I acknowledge that the level of taxation in Italy is still too high, at a critical level that discourages investments. For this reason – since the beginning of this Parliament and in all the government posts in which I have served – I have always committed myself to cutting taxes. Our task isn’t over and we need to do more. We need to do this in order to support growth and attract investments.
I also want to mention the Industry 4.0 Plan, which involves all stages of the corporate life cycle, to increase competitiveness, support investments, digitise production processes, enhance worker productivity and training, and develop new products and processes.
The Ministry of Foreign Affairs has done the lion’s share in this overall effort.
I want to start by underlining the great effort made by the Ministry to promote greater institutional attention to investments, with a focus on coordinating the various ministries and the parties involved. Investments can only be attracted if we present a coordinated national economic system.
We have made visa policies more attractive for foreign managers:
– Business visas are issued by Embassies and Consulates within 72 hours but the aim is to reduce these times even further.
– Startup visas to encourage creative and innovative businesses interested in the Italian market.
– Investor visas to allow foreign entrepreneurs to live and invest in Italy more easily.
Last year, our representative offices handled 178,074 business visa applications, and I hope the number will increase thanks to these new types of visas.
A few weeks ago we created a Foreign Investments Office in the Directorate General for Cultural and Economic Promotion and Innovation.
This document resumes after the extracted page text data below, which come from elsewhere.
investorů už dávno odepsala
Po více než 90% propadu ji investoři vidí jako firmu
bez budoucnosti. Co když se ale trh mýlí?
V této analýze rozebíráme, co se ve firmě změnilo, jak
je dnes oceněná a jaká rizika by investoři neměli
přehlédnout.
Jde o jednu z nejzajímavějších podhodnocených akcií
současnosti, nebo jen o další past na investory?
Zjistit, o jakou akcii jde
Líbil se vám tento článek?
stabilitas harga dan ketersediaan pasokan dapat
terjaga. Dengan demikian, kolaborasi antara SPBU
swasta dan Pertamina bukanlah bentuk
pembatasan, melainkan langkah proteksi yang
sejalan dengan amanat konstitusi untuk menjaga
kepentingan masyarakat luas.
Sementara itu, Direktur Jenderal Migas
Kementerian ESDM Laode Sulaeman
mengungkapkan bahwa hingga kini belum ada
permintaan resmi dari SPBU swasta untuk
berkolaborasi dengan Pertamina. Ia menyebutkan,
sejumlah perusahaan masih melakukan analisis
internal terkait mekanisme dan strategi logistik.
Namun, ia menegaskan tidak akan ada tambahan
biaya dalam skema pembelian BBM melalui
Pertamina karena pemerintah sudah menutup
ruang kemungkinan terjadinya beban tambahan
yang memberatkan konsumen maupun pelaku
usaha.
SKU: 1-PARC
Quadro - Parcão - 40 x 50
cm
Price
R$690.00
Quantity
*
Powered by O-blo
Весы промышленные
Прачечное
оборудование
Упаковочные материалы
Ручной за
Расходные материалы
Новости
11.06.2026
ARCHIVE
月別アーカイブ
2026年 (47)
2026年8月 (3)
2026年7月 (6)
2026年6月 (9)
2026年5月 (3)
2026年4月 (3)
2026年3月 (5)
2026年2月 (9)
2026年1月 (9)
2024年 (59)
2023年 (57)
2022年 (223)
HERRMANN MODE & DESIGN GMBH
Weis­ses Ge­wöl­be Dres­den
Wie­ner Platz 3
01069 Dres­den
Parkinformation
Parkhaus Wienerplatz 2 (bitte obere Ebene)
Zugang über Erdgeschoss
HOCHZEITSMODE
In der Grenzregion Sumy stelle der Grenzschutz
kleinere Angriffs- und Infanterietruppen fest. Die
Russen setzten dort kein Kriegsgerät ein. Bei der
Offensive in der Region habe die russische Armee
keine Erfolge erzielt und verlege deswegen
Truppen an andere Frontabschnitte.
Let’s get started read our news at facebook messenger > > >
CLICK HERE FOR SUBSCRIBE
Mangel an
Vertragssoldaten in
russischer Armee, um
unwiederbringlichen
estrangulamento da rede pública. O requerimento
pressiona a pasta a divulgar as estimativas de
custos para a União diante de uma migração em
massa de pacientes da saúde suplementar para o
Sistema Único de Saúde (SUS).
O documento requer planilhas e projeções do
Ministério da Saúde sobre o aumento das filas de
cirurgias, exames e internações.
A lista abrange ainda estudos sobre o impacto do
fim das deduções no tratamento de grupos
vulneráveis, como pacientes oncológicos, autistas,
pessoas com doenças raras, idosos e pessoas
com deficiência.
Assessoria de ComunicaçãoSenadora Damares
The new office will be a point of reference in the Ministry for multinationals and foreign companies looking to Italy.
Economic diplomacy has been my priority since my first day at the Ministry of Foreign Affairs, and in my missions abroad I always remind everyone that the doors of our Embassies, Consulates and ICE offices are wide open to investors.
But there is more: in addition to the assistance provided by Embassies and Consulates, we have created 7 new Desks in ICE offices to attract foreign investments in Istanbul, London, New York, Singapore, Tokyo, Dubai and San Francisco. An additional 2 Desks will shortly be opened in Beijing and Hong Kong.
I am glad that many have already noticed the steps taken by Italy. Not surprisingly, a growing number of multinationals are turning to our market again and we are back on the radar of the biggest sovereign and international funds.
Even the global indexes which sometimes penalise us because of the way they are structured have noticed it.
Italy has jumped from 16th to 13th place in the Foreign Direct Investment Index (published by A.T. Kearney) and now comes immediately after Switzerland.
And in the Ernst & Young European investment ranking, Italy recorded a 62% increase in investment projects between 2015 and 2016, second only to Sweden.
Indexes are not enough to give a detailed account of how Italy is growing with confidence in the future. I am very happy that today we’ll hear the voices of foreign companies that have believed in our country: US company General Electric, China’s Huawei and the US Ramius fund, which allowed the expansion of Linkem.
Let me conclude by saying that today I am also interested in listening to the expectations of foreign entrepreneurs investing in our country, to hear about what is not working and about the problems we need to overcome, while promising to always do my very best.